I've got my reasons to be wary of IO throttling at the database level... for now I'll let the perfmon capture illustrate one of the reasons.

During the 'Arbor' database backup to NUL, no other significant activity was taking place within SQL Server or on this server.  Since 800 mb/sec was previously established as disk bandwidth upper bound on this server, "\SQLServer:Resource Pool Stats(internal)\Disk Read Bytes/sec" peak values nearly double the bandwidth limit may seem out of place.






 However, if you are familiar with the ideas discussed in the following blog posts, you may have an idea how the server is seemingly exceeding its upper bound for disk throughput.
http://www.oraclerealworld.com/oracle-physical-io-not-always-physical/
http://blog.delphix.com/mhayward/2013/02/21/lies-damned-lies-and-io-statistics/

The use of filesystem cache can skew SQL Server database IO numbers just as it can Oracle IO numbers.  The following perfmon counters quantify the read bytes & read operations satisfied from NTFS filesystem cache.
\System\File Read Bytes/sec   
\System\File Read Operations/sec

Notice in the graph above that "\LogicalDisk(_Total)\Disk Read Bytes/sec" remains well below 800 mb/sec.  But if those values have the values for "\System\File Read Bytes/sec" stacked on top... the result is "\SQLServer:Resource Pool Stats(internal)\Disk Read Bytes/sec".

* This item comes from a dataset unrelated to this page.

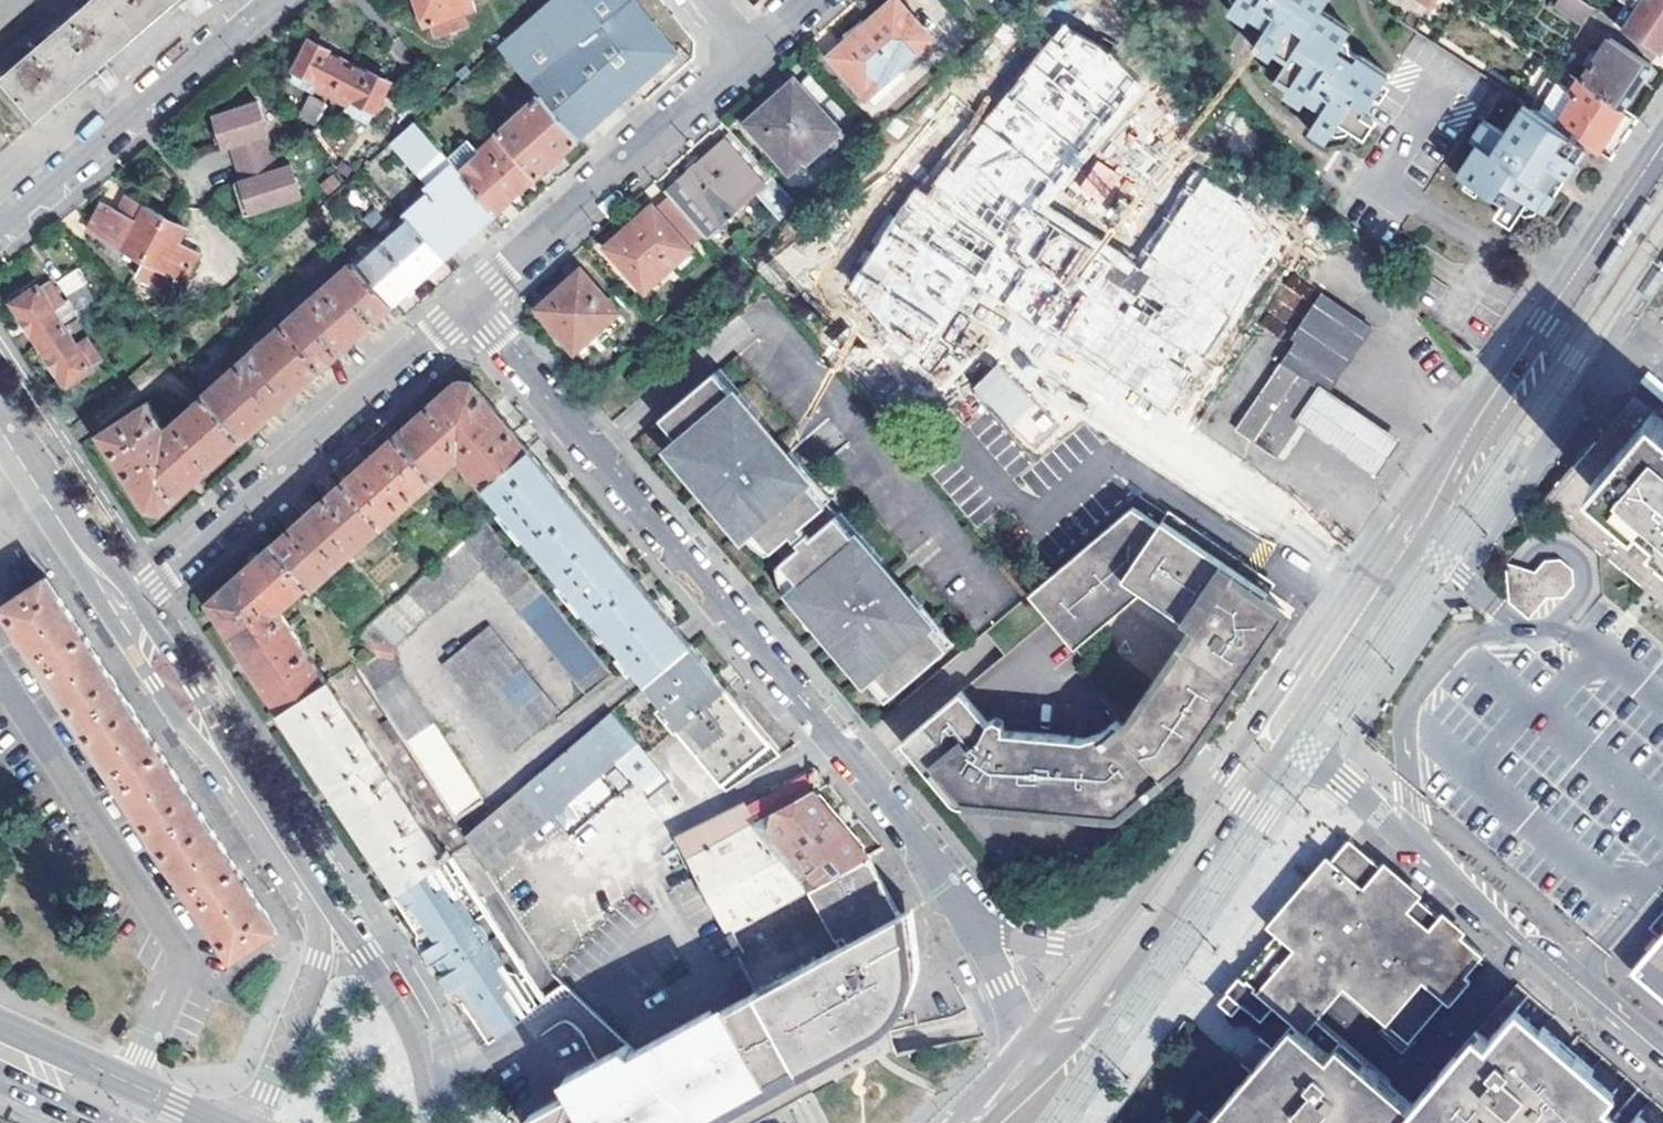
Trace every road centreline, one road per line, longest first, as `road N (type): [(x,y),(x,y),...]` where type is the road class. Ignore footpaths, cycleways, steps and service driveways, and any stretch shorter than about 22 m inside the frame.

The graph immediately below shows the same to be true for read operations as well as read bytes/second.  There was a bit of an outlier for a few minutes at noon - lots of file read operations that aren't accounted for in the Resource Pool stats.   If I were desperate I'd dig into the data to find out what happened - maybe startup of a third party monitoring agent, maybe a scheduled job outside of SQL Server.  If I were dishonest I'd just remove the outlier and smooth the data :-) But its pretty easy to see that this is really how these counters fit together... with some variance introduced by activity across SQL Server Resource Governor Resource Pools and potentially even outside SQL Server itself.



Notice that at peak, about half of the IOPs accounted for in the Resource Pool Stats are actually satisfied from memory.

Hmmm...



Satisfying the read into the buffer pool from filesystem cache rather than from the SAN is much faster.  So much faster that in this case, where 50% of read activity comes from filesystem cache, the read latency reported by the Resource Pool is actually only *half* the read latency from storage!

I'll follow up on this in the future; remaining questions:
1. Are reads from filesystem cache counted by Resource Governor against IOPs limits?  I imagine they are... but at the same time that means that admins may be in part limiting access to filesystem cache when they want to limit access to storage.
2. Are the read latencies reported in the virtual file stats DMV also representative of both "physical reads" and "filesystem cache reads"?

Keep lookin',
keep learnin'
...